## WORK INSTRUCTION
Each line of the listing below, from the very first to the one that contains "notebook: present [54,205,116,229]", is to be retyped exactly as it stands.

------------------------------------------------------------

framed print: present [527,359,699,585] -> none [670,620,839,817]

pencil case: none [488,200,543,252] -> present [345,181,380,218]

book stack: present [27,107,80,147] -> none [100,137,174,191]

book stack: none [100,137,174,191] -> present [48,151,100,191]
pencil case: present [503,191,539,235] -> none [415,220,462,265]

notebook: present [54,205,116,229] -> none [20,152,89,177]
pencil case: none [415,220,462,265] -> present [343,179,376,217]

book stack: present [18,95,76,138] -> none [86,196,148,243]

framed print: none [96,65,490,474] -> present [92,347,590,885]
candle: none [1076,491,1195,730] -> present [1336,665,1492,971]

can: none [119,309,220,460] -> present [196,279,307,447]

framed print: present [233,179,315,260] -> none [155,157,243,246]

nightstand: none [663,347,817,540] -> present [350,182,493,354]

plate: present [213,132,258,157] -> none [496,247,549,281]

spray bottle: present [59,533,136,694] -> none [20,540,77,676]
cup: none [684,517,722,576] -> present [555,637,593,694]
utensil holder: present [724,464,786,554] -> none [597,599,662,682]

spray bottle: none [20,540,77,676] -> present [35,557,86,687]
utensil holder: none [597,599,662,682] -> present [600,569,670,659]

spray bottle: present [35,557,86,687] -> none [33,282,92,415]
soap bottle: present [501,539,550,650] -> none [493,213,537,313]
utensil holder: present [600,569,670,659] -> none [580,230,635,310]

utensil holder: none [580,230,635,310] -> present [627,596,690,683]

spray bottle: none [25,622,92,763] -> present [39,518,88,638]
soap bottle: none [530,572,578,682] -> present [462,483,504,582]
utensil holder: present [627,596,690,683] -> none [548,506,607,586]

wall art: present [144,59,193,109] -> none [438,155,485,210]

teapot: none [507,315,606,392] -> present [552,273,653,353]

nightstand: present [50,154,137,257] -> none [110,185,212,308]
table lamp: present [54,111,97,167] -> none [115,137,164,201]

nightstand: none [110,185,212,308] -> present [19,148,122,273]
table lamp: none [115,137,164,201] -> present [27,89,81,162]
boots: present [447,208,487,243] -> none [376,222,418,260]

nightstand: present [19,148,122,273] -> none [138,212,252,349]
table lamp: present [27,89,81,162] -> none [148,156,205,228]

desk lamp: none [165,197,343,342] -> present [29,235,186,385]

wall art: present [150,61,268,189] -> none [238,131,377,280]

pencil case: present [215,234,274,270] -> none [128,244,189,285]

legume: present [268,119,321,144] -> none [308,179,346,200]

------------------------------------------------------------

## OUTPUT FOR THIS EXERCISE
framed print: present [527,359,699,585] -> none [670,620,839,817]

pencil case: none [488,200,543,252] -> present [345,181,380,218]

book stack: present [27,107,80,147] -> none [100,137,174,191]

book stack: none [100,137,174,191] -> present [48,151,100,191]
pencil case: present [503,191,539,235] -> none [415,220,462,265]

notebook: present [54,205,116,229] -> none [20,152,89,177]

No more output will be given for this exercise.